**MATERIAL FOR THIS EXERCISE**
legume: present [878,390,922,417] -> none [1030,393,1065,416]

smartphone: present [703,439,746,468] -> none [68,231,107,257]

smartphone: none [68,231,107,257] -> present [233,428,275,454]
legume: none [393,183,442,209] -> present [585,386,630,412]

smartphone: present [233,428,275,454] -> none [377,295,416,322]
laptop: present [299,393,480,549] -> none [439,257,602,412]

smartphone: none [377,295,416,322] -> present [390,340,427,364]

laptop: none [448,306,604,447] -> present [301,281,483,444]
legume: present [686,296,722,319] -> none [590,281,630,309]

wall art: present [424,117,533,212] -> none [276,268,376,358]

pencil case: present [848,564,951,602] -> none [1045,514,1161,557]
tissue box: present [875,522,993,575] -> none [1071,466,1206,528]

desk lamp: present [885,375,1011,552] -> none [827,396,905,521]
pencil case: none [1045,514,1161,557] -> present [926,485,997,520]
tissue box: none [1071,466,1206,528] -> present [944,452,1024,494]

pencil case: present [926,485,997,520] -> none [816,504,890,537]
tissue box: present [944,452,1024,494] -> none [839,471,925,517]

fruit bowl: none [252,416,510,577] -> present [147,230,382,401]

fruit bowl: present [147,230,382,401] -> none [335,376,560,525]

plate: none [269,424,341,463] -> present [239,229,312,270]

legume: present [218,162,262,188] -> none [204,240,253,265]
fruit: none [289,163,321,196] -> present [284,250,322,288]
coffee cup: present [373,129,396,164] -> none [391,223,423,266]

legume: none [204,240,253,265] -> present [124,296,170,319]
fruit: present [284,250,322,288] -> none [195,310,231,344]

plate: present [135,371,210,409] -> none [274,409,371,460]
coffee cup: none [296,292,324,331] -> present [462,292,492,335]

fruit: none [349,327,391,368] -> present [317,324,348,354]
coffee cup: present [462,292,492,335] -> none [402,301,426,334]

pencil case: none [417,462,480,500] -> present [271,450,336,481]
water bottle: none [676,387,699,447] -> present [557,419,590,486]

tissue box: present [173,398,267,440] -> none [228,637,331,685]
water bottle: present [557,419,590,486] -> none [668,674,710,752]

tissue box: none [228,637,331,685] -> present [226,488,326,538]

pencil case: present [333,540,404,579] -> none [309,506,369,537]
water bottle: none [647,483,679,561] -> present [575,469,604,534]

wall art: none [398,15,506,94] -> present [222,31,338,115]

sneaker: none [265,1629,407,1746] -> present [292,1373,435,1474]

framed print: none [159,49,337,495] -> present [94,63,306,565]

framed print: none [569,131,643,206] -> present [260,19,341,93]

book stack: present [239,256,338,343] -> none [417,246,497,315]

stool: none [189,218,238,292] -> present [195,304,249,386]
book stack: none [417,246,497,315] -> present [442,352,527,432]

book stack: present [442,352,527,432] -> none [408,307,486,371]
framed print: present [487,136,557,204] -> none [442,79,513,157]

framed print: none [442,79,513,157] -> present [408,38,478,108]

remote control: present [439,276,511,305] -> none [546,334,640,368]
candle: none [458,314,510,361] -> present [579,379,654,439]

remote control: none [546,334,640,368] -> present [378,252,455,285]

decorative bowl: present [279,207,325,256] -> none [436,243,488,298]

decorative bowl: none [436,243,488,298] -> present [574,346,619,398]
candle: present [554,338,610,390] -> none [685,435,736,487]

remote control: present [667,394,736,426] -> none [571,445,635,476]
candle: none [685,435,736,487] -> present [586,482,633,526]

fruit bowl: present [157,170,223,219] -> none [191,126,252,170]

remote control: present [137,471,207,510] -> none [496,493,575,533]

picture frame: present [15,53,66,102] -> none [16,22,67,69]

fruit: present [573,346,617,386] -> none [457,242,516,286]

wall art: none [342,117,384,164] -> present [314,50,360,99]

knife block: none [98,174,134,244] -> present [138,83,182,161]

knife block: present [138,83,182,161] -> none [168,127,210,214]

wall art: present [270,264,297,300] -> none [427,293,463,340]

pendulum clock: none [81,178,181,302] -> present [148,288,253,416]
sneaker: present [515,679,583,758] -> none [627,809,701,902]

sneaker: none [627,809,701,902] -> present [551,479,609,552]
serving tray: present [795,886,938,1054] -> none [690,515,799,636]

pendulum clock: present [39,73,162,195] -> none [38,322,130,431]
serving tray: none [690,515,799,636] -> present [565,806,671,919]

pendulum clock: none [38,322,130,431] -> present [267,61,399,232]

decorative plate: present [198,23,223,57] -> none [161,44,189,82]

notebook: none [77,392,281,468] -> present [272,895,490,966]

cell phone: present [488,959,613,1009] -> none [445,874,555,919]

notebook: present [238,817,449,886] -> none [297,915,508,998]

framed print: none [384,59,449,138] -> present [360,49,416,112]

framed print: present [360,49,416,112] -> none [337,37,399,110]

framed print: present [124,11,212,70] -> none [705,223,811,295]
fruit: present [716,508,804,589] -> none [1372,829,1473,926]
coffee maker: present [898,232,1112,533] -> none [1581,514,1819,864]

**WHAT IS NEEDED**
Quote the listing word for word from its first line through the line in which "water bottle: none [647,483,679,561]" appears.

**RESPONSE**
legume: present [878,390,922,417] -> none [1030,393,1065,416]

smartphone: present [703,439,746,468] -> none [68,231,107,257]

smartphone: none [68,231,107,257] -> present [233,428,275,454]
legume: none [393,183,442,209] -> present [585,386,630,412]

smartphone: present [233,428,275,454] -> none [377,295,416,322]
laptop: present [299,393,480,549] -> none [439,257,602,412]

smartphone: none [377,295,416,322] -> present [390,340,427,364]

laptop: none [448,306,604,447] -> present [301,281,483,444]
legume: present [686,296,722,319] -> none [590,281,630,309]

wall art: present [424,117,533,212] -> none [276,268,376,358]

pencil case: present [848,564,951,602] -> none [1045,514,1161,557]
tissue box: present [875,522,993,575] -> none [1071,466,1206,528]

desk lamp: present [885,375,1011,552] -> none [827,396,905,521]
pencil case: none [1045,514,1161,557] -> present [926,485,997,520]
tissue box: none [1071,466,1206,528] -> present [944,452,1024,494]

pencil case: present [926,485,997,520] -> none [816,504,890,537]
tissue box: present [944,452,1024,494] -> none [839,471,925,517]

fruit bowl: none [252,416,510,577] -> present [147,230,382,401]

fruit bowl: present [147,230,382,401] -> none [335,376,560,525]

plate: none [269,424,341,463] -> present [239,229,312,270]

legume: present [218,162,262,188] -> none [204,240,253,265]
fruit: none [289,163,321,196] -> present [284,250,322,288]
coffee cup: present [373,129,396,164] -> none [391,223,423,266]

legume: none [204,240,253,265] -> present [124,296,170,319]
fruit: present [284,250,322,288] -> none [195,310,231,344]

plate: present [135,371,210,409] -> none [274,409,371,460]
coffee cup: none [296,292,324,331] -> present [462,292,492,335]

fruit: none [349,327,391,368] -> present [317,324,348,354]
coffee cup: present [462,292,492,335] -> none [402,301,426,334]

pencil case: none [417,462,480,500] -> present [271,450,336,481]
water bottle: none [676,387,699,447] -> present [557,419,590,486]

tissue box: present [173,398,267,440] -> none [228,637,331,685]
water bottle: present [557,419,590,486] -> none [668,674,710,752]

tissue box: none [228,637,331,685] -> present [226,488,326,538]

pencil case: present [333,540,404,579] -> none [309,506,369,537]
water bottle: none [647,483,679,561] -> present [575,469,604,534]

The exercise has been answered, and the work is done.